PROBLEM STATEMENT → Substitute "Париже" for "Токио" in the listing, starting at the line that has "Сохиев, Лоран Петитжирар, Ян Паскаль" and stopping after the line that has "территории США, а также частый гость". Give back only those lines, with everything else left as it is.

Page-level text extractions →
──────────

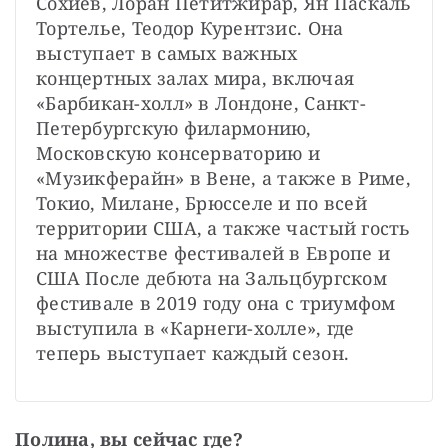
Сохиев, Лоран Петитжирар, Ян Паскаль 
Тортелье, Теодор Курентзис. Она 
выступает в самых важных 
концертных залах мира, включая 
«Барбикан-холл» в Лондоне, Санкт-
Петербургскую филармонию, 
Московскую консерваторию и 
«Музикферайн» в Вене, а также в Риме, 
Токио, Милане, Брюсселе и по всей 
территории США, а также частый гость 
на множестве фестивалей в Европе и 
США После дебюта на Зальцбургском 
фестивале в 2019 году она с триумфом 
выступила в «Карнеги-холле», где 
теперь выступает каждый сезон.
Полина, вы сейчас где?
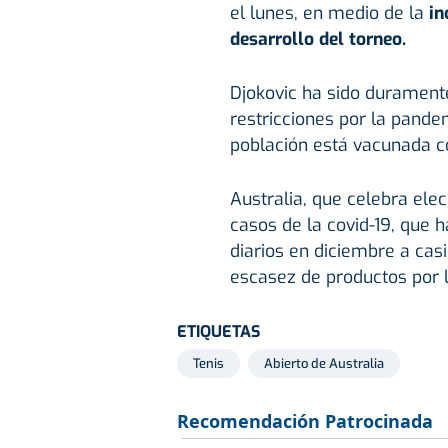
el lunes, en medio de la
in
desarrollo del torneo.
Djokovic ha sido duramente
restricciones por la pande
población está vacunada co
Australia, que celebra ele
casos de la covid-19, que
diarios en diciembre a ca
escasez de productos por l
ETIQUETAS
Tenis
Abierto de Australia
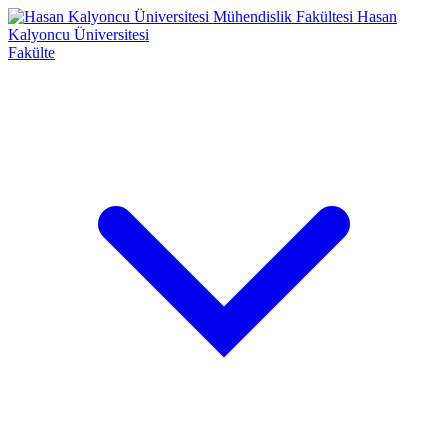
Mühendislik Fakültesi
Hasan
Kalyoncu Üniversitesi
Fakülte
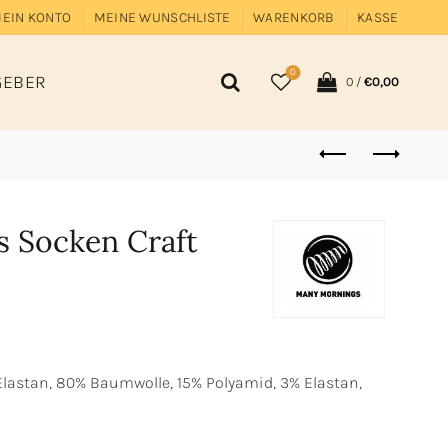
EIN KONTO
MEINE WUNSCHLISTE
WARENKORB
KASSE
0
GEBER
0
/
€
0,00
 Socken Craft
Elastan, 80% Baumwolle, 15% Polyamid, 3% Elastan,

──────────

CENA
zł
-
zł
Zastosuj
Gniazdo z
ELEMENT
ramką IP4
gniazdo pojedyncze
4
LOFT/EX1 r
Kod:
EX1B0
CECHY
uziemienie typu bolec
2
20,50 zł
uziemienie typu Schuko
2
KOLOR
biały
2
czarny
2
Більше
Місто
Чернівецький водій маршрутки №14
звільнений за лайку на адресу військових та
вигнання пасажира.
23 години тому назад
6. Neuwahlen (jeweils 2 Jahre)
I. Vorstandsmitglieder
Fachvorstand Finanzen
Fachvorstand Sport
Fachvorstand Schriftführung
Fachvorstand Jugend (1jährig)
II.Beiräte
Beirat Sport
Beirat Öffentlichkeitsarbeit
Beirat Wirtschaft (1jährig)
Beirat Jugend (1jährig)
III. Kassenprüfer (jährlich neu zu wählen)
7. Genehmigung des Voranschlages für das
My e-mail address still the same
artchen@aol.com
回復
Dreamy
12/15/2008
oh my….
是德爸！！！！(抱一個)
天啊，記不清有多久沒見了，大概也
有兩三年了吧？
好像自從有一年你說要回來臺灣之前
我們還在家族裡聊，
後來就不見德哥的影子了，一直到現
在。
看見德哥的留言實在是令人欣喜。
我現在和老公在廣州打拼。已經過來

──────────

RESULT OF THIS TASK →
Сохиев, Лоран Петитжирар, Ян Паскаль 
Тортелье, Теодор Курентзис. Она 
выступает в самых важных 
концертных залах мира, включая 
«Барбикан-холл» в Лондоне, Санкт-
Петербургскую филармонию, 
Московскую консерваторию и 
«Музикферайн» в Вене, а также в Риме, 
Париже, Милане, Брюсселе и по всей 
территории США, а также частый гость 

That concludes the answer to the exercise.